Segment Start: DATA PROVIDED

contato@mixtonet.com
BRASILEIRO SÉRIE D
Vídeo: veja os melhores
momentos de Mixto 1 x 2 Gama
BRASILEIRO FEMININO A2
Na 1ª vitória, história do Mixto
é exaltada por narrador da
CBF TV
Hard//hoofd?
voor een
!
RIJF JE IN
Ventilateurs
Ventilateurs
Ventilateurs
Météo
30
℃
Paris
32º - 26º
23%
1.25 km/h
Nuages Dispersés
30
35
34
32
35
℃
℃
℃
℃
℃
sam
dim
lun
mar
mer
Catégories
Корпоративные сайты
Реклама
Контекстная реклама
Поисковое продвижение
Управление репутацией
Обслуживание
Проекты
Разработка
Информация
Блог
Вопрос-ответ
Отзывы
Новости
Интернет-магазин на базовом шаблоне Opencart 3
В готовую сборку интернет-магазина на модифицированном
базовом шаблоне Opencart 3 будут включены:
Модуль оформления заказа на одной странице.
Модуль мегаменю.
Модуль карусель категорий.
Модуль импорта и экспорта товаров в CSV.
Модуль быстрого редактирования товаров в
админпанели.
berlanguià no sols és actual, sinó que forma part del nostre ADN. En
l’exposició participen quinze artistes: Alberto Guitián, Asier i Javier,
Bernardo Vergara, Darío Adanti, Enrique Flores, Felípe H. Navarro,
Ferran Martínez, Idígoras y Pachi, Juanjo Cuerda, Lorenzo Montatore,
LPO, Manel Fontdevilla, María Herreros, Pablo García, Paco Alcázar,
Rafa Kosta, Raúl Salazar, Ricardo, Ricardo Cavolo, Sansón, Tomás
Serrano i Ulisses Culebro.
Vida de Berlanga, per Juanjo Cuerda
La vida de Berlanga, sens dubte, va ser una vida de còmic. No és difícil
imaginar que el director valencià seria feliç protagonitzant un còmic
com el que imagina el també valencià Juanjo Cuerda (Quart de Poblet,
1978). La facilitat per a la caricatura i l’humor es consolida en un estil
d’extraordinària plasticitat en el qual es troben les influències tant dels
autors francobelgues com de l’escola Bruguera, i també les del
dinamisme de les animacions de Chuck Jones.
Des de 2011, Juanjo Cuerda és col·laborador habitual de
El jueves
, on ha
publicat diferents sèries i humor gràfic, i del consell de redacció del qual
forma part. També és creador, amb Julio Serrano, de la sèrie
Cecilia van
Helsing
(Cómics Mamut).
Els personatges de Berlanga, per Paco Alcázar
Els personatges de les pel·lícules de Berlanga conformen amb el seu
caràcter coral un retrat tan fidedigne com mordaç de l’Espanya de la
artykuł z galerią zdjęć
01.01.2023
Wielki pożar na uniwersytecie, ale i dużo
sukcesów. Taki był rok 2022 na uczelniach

Segment End: DATA PROVIDED

• **TASK DESCRIPTION**:
Write out again, exactly as they appear above, the lines from the one containing "dinamisme de les animacions de Chuck Jones." to the final line, and only those.

• **ANSWER TO THIS PROBLEM**:
dinamisme de les animacions de Chuck Jones.
Des de 2011, Juanjo Cuerda és col·laborador habitual de
El jueves
, on ha
publicat diferents sèries i humor gràfic, i del consell de redacció del qual
forma part. També és creador, amb Julio Serrano, de la sèrie
Cecilia van
Helsing
(Cómics Mamut).
Els personatges de Berlanga, per Paco Alcázar
Els personatges de les pel·lícules de Berlanga conformen amb el seu
caràcter coral un retrat tan fidedigne com mordaç de l’Espanya de la
artykuł z galerią zdjęć
01.01.2023
Wielki pożar na uniwersytecie, ale i dużo
sukcesów. Taki był rok 2022 na uczelniach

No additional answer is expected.